The required output is the exact run of lines below that opens at the line with "256 | 289 |" and closes at the line with "Noninterest expenses were".

**RECORDS SHOWN:**

+++

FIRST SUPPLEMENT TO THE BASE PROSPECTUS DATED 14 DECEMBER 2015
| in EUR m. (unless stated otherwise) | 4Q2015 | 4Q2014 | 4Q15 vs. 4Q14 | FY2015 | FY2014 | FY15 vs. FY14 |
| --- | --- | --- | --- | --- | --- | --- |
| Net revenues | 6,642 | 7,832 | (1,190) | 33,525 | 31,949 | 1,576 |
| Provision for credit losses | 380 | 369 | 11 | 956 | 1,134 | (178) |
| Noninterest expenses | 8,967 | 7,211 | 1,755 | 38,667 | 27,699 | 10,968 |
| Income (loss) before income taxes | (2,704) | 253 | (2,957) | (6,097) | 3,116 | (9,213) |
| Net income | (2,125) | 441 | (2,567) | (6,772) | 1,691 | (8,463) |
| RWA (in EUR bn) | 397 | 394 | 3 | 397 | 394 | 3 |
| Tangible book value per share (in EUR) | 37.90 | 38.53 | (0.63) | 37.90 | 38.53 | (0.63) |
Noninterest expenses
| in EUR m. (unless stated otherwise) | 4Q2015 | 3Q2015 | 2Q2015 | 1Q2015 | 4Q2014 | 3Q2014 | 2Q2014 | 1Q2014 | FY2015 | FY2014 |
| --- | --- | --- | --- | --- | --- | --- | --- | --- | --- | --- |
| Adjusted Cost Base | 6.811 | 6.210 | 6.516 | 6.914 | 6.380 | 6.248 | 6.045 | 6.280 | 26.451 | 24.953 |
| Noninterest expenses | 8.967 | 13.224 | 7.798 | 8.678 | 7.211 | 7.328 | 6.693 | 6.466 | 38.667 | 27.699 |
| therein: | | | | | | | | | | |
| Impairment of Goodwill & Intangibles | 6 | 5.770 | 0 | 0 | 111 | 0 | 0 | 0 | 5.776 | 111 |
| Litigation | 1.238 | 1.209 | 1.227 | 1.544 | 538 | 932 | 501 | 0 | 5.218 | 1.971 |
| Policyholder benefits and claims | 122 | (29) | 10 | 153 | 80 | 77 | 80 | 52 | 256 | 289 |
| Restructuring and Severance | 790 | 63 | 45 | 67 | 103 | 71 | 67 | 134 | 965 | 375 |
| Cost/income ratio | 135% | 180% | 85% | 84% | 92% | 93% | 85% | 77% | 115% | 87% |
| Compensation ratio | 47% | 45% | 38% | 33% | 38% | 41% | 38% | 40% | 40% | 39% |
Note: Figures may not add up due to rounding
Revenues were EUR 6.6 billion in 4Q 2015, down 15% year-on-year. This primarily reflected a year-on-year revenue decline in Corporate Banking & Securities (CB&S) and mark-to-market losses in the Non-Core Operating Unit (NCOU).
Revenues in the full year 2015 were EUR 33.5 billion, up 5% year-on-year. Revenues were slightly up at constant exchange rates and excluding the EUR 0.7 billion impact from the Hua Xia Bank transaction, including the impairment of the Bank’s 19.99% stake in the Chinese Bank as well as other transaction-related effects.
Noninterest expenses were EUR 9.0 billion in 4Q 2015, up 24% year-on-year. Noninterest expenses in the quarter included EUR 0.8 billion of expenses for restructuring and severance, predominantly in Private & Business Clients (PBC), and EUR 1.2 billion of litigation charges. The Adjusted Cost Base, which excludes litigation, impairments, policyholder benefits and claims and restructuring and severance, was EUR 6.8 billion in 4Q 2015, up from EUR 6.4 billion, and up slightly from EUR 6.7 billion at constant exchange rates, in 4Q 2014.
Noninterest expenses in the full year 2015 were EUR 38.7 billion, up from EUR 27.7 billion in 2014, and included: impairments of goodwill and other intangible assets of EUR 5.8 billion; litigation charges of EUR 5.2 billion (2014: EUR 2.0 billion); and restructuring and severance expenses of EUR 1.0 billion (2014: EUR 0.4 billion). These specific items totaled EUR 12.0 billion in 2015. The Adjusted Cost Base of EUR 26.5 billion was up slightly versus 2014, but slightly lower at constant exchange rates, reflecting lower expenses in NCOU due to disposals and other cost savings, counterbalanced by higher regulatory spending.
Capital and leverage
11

+++

**RESULT FOR THIS TASK:**
| Policyholder benefits and claims | 122 | (29) | 10 | 153 | 80 | 77 | 80 | 52 | 256 | 289 |
| Restructuring and Severance | 790 | 63 | 45 | 67 | 103 | 71 | 67 | 134 | 965 | 375 |
| Cost/income ratio | 135% | 180% | 85% | 84% | 92% | 93% | 85% | 77% | 115% | 87% |
| Compensation ratio | 47% | 45% | 38% | 33% | 38% | 41% | 38% | 40% | 40% | 39% |
Note: Figures may not add up due to rounding
Revenues were EUR 6.6 billion in 4Q 2015, down 15% year-on-year. This primarily reflected a year-on-year revenue decline in Corporate Banking & Securities (CB&S) and mark-to-market losses in the Non-Core Operating Unit (NCOU).
Revenues in the full year 2015 were EUR 33.5 billion, up 5% year-on-year. Revenues were slightly up at constant exchange rates and excluding the EUR 0.7 billion impact from the Hua Xia Bank transaction, including the impairment of the Bank’s 19.99% stake in the Chinese Bank as well as other transaction-related effects.
Noninterest expenses were EUR 9.0 billion in 4Q 2015, up 24% year-on-year. Noninterest expenses in the quarter included EUR 0.8 billion of expenses for restructuring and severance, predominantly in Private & Business Clients (PBC), and EUR 1.2 billion of litigation charges. The Adjusted Cost Base, which excludes litigation, impairments, policyholder benefits and claims and restructuring and severance, was EUR 6.8 billion in 4Q 2015, up from EUR 6.4 billion, and up slightly from EUR 6.7 billion at constant exchange rates, in 4Q 2014.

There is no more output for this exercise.